In this paper we propose a set of integrated models for polymer-brine, surfactant, alkaline and foam including ions exchange for calculating effective salinities. These models can be driving by a set of flexible field management functionalities which allow a dynamic optimization of the use of the chemicals to maximize oil contact and ultimately its recovery.

A work flow to assess the balance of viscous, capillary and gravity forces involved in the EOR process is proposed to pre-screen the type of chemicals needed to modify the force balance. This approach will precede and guide the dynamic optmization.

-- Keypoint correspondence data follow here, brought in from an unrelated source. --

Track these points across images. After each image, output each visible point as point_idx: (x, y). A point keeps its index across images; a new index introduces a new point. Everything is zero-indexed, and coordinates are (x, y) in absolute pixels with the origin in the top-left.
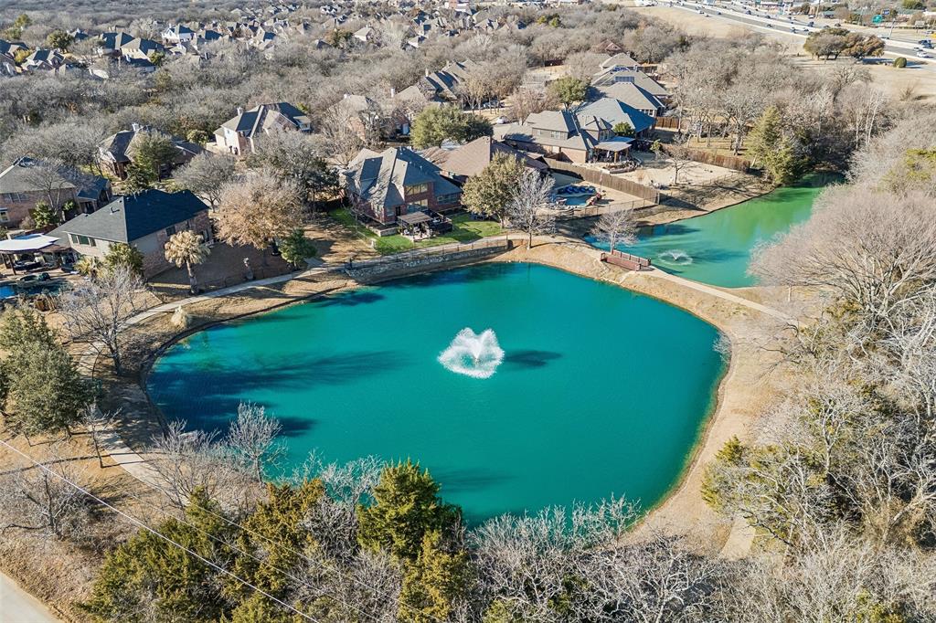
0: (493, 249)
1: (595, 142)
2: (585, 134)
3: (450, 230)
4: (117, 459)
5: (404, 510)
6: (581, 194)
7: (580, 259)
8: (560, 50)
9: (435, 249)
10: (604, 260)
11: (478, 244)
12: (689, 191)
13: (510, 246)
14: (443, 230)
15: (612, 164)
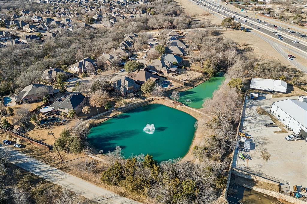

Exploration for hydrocarbons is reaching global frontiers, and the short- and long-term challenges will be to maximize recovery from existing fields. As an important subset of the enhanced oil recovery (EOR) offering, chemical EOR techniques have developed as an economical and viable alternative for increasing oil recovery. Their success though relies heavily on a thorough understanding and ne-tuning of the chemical interactions between the injected chemicals, the fluids in place, and the rock. These interactions eventually determine optimal injection and production scenarios and ultimately the total increment in oil recovery.

Modeling of processes such as alkaline-surfactant-polymer (ASP) flooding, low salinity water flooding, solvent flooding, and foam injection for gas mobility control require a detailed description of the EOR agent interaction with the rock and reservoir fluids. This includes flexible modeling of solution viscosities, non-Newtonian behavior,

permeability reductions due to adsorption (e.g. in polymer flooding), capillary de-saturation effect due to decreasing oil-water interfacial tension, chemical losses to the formation due to adsorption, change of wettability characteristics, and chemicals degradation, to mention just a few.

However, the success and cost-effective design of EOR projects relies on the ability to model complex combinations of these processes in realistic reservoir settings while taking into account limitations in surface equipment, project economics, and consistency in the numerical solution. Being able to monitor the chemicals within the reservoir and being able to adapt the injection and production schedule automatically become key elements in optimizing chemical EOR processes.